Ransom recovery firms found simply paying off attackers

News by Robert Abel

Pro Publica was able to trace four payments sent in 2018 and 2017 from an online wallet belonging to Proven Data Recovery to a wallet maintained by Iranians believed to spread SamSam ransomware.

Imagine your company gets hit with a ransomware attack. Critical files become inaccessible, work productivity is lost, sensitive data could be at risk of either being compromised and leaked or even deleted, all while being extorted by a cyber-assailant for funds your firm may or may not be able to shell out.

Companies often call in firms that offer "high-tech" ransomware solutions in these situations, but a recent report from Pro Publica found some of these companies simply pay off the attackers.

In one instance, the publication was able to trace four payments sent in 2018 and 2017 from an online wallet belonging to Proven Data Recovery, an American firm that claims to help companies regain access to their computers, to a wallet maintained by Iranians believed to be responsible for spreading SamSam ransomware.

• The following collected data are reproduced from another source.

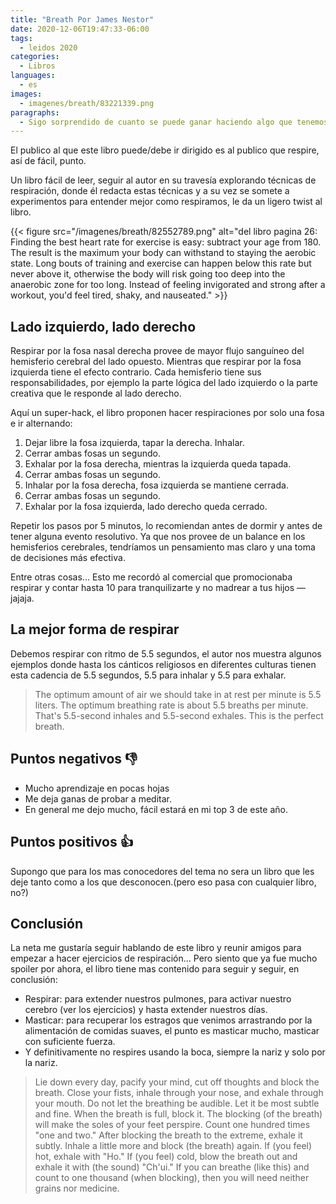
 ```yaml
---
title: "Breath Por James Nestor"
date: 2020-12-06T19:47:33-06:00
tags:
  - leidos 2020
categories:
  - Libros
languages:
  - es
images:
  - imagenes/breath/83221339.png
paragraphs:
  - Sigo sorprendido de cuanto se puede ganar haciendo algo que tenemos que hacer si o si. Con solo respirar, pero respirar bien; podemos ganar salud y elongar, lo segundo esta puesto en duda.
---
```

El publico al que este libro puede/debe ir dirigido es al publico que respire, así de fácil, punto.

Un libro fácil de leer, seguir al autor en su travesía explorando técnicas de respiración, donde él redacta estas técnicas y a su vez se somete a experimentos para entender mejor como respiramos, le da un ligero twist al libro.

{{< figure src="/imagenes/breath/82552789.png" alt="del libro pagina 26: Finding the best heart rate for exercise is easy: subtract your age from 180. The result is the maximum your body can withstand to staying the aerobic state. Long bouts of training and exercise can happen below this rate but never above it, otherwise the body will risk going too deep into the anaerobic zone for too long. Instead of feeling invigorated and strong after a workout, you'd feel tired, shaky, and nauseated." >}}

## Lado izquierdo, lado derecho

Respirar por la fosa nasal derecha provee de mayor flujo sanguíneo del hemisferio cerebral del lado opuesto. Mientras que respirar por la fosa izquierda tiene el efecto contrario. Cada hemisferio tiene sus responsabilidades, por ejemplo la parte lógica del lado izquierdo o la parte creativa que le responde al lado derecho.

Aquí un  super-hack, el libro proponen hacer respiraciones por solo una fosa e ir alternando:

1. Dejar libre la fosa izquierda, tapar la derecha. Inhalar.
2. Cerrar ambas fosas un segundo.
3. Exhalar por la fosa derecha, mientras la izquierda queda tapada.
4. Cerrar ambas fosas un segundo.
5. Inhalar por la fosa derecha, fosa izquierda se mantiene cerrada.
6. Cerrar ambas fosas un segundo.
7. Exhalar por la fosa izquierda, lado derecho queda cerrado.

Repetir los pasos por 5 minutos, lo recomiendan antes de dormir y antes de tener alguna evento resolutivo. Ya que nos provee de un balance en los hemisferios cerebrales, tendríamos un pensamiento mas claro y una toma de decisiones más efectiva.

Entre otras cosas... Esto me recordó al comercial que promocionaba respirar y contar hasta 10 para tranquilizarte y no madrear a tus hijos —jajaja.

## La mejor forma de respirar

Debemos respirar con ritmo de 5.5 segundos, el autor nos muestra algunos ejemplos donde hasta los cánticos religiosos en diferentes culturas tienen esta cadencia de 5.5 segundos, 5.5 para inhalar y 5.5 para exhalar.

> The optimum amount of air we should take in at rest per minute is 5.5 liters. The optimum breathing rate is about 5.5 breaths per minute. That's 5.5-second inhales and 5.5-second exhales. This is the perfect breath.

## Puntos negativos 👎

- Mucho aprendizaje en pocas hojas
- Me deja ganas de probar a meditar.
- En general me dejo mucho, fácil estará en mi top 3 de este año.

## Puntos positivos 👍

Supongo que para los mas conocedores del tema no sera un libro que les deje tanto como a los que desconocen.(pero eso pasa con cualquier libro, no?)

## Conclusión

La neta me gustaría seguir hablando de este libro y reunir amigos para empezar a hacer ejercicios de respiración... Pero siento que ya fue mucho spoiler por ahora, el libro tiene mas contenido para seguir y seguir, en conclusión:

- Respirar: para extender nuestros pulmones, para activar nuestro cerebro (ver los ejercicios) y hasta extender nuestros días.
- Masticar: para recuperar los estragos que venimos arrastrando por la alimentación de comidas suaves, el punto es masticar mucho, masticar con suficiente fuerza.
- Y definitivamente no respires usando la boca, siempre la nariz y solo por la nariz.

> Lie down every day, pacify your mind, cut off thoughts and block the breath. Close your fists, inhale through your nose, and exhale through your mouth. Do not let the breathing be audible. Let it be most subtle and fine. When the breath is full, block it. The blocking (of the breath) will make the soles of your feet perspire. Count one hundred times "one and two." After blocking the breath to the extreme, exhale it subtly. Inhale a little more and block (the breath) again. If (you feel) hot, exhale with "Ho." If (you feel) cold, blow the breath out and exhale it with (the sound) "Ch'ui." If you can breathe (like this) and count to one thousand (when blocking), then you will need neither grains nor medicine.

"I would not be surprised if a significant amount of ransomware both funded terrorism and also organised crime," Jonathan Storfer, a former employee with the company told the publication. "So the question is, is every time that we get hit by SamSam, and every time we facilitate a payment — and here’s where it gets really dicey — does that mean we are technically funding terrorism?"

Another company, MonsterCloud, was mentioned in a case of paying attackers after the firm requested US$ 2,500 (£2,000) for an analysis of the problem and costing up to US$ 25,000 (£20,000) to recover from an attack where the ransom was only US$ 7,000 (£5,500) worth of bitcoin.

In addition when the company handling the ransomware attack asked for specifics on how the data would be recovered MonsterCloud was evasive, said Tim Anderson, an IT consultant based in Houston, handling the problem for a client.

"I immediately smelled a rat," Anderson told ProPublica. "How do I know they’re not taking the US$ 25,000 and paying the ransom guy US$ 7,000 of it? The consumer doesn’t know what’s going on."